Luis del Val: «Estamos a 8 de marzo y no tengo noticias de que haya dimitido Francina Armengol»

Estamos a 8 de marzo y no tengo noticias de que haya dimitido la presidenta del Congreso, Francina Armengol. Ayer, mientras la torrentera de las turbias aguas de la injusta impunidad orillaban la vergonzosa estafa del material sanitario, me vino a la memoria el rostro de una mujer, algo más joven que mi hija Calíope, mientras me contaba que su padre, médico, estaba a punto de jubilarse, que no le producía ninguna ilusión, y que nunca se jubiló, porque contrajo el covid, y murió antes de que las fechas burocráticas le empujaran al retiro involuntario y no querido.

No me lo decía con amargura, ni rencor. Me lo contaba como si intentara escudriñar, si esa fatalidad le había librado del trance melancólico, pero al alto precio de perder la vida. No es el único caso.

Según la Organización Médica Colegial de España, fueron 112 los que murieron en las trincheras de ese año, junto a quienes les ayudaban en la misma guerra, 76 sanitarios, que sufrieron el mismo castigo por trabajar para intentar que nosotros siguiéramos aquí. Me viene todo eso a la memoria, junto a aquellos atardeceres, donde salíamos a las ventanas a reconocer su coraje y su entrega, más allá de lo que obliga la responsabilidad profesional.

Y, luego, el olvido, esa capa de polvo con el que cubrimos lo desagradable para que la tristeza no nos impida sobrevivir, hasta que, de repente, entre esos héroes, entre esas personas ejemplares, se descubre que había otras más taimadas, más egoístas, más miserables, que hacían negocios con la vida y con la seguridad de los demás, porque para ellos la vida de los demás es el porcentaje de una comisión.

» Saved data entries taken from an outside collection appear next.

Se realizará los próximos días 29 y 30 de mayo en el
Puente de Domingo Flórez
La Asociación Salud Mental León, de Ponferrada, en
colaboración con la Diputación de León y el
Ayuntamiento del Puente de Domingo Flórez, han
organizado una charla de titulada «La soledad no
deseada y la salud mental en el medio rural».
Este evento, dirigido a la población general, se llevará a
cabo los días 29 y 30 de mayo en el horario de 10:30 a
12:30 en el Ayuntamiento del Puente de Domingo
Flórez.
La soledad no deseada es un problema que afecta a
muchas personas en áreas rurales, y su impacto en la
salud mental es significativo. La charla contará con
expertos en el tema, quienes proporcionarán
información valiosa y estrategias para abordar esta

Dijo no hace mucho Francina Armengol -que todavía no ha dimitido- que no todos somos iguales. Y es cierto. Los hay que se entregaron como titanes, que no sabían que lo eran; ángeles con bata blanca y mascarillas inservibles, que no miraban el reloj hasta que la fatiga les vencía, porque nunca pudo con ellos otro factor; y había también canallas de barrio y ciudad, desaprensivos con traje de codicia, que hacían negocio, mientras los demás se desesperaban por no poder despedir a su padre o a su hijo.

Espero que no lo olvidemos, porque si olvidamos algo tan necesario y fundamental, estaremos enfermos de una epidemia mucho peor que el covid: la suicida indiferencia, esa que mata a cualquier sociedad.